Today has been almost unbearable. The physical pain has been the worst yet. I am sad, and lonely, and still consumed with knowing that Finn is still alive, and I could just go pick him up and bring him back home. And then his claws would be clicking on the floors, and he'd be barking at every little sound, and putting his face up to mine when he knows I'm cryng. Like right now.
There have been a lot of animals in my life, but I've never had one's story go this way. If it's torture for me, how must he be feeling?
And yet, I have to have him euthanized when his 10 days are up. He was biting me more regularly, and with increasing anger. He didn't bite me Monday --- he attacked me. The wounds are deep and painful. The nerve damage to my hand and fingers is most likely temporary; still, I can't do anything with my right hand right now. Which means s lot of time that I would be knitting, or doing just about anything, is spent staring out the window and obsessing over everything.
And you get to read about it.
I'm sorry.
9 comments:
Please don't apologize to us.

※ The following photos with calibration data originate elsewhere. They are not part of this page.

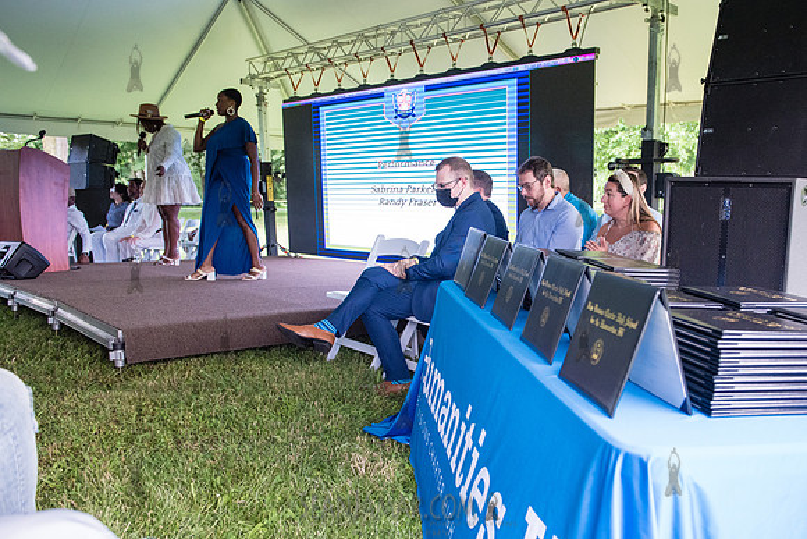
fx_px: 707
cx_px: 459
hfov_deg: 59.2
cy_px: 291
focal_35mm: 32
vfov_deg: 41.6
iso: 2500
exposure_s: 1/800
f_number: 4
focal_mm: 27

I am so terribly sorry you have to go through all of this. It absolutely sucks that you have to deal with this and it's ok to feel crappy about it.
This is so hard. So so hard.
Everybody here loves you and has your back too.
Oh, Kim - this is so awful. I am so, so sorry.
I am so sorry. Pets worm their way into our hearts and souls and give us comfort and humor and unquestioning love. It is heart-wrenching to have to lose one. {{{hugs}}}
Oh Kim. Bless your heart. Im so sorry you are dealing with this. Abundant prayers for you. You have given him a life so many others would not have. Hugs. Hugs hugs
I'm hoping your swelling and pain have decreased- you are in my thoughts... Whatever you need to do- I know we all support you. I'm so sorry you are dealing with so darn much... Hugs
This is the absolute worst. Take care and remember it's no one's fault and he knows you love him and always will. I know, easier said than done now, but it's still true. Love you sweetie, and Finn too.
Hugs to you, Kim. I wish I could squeeze you big and let you soak my shoulder. I'm so sorry that this is happening.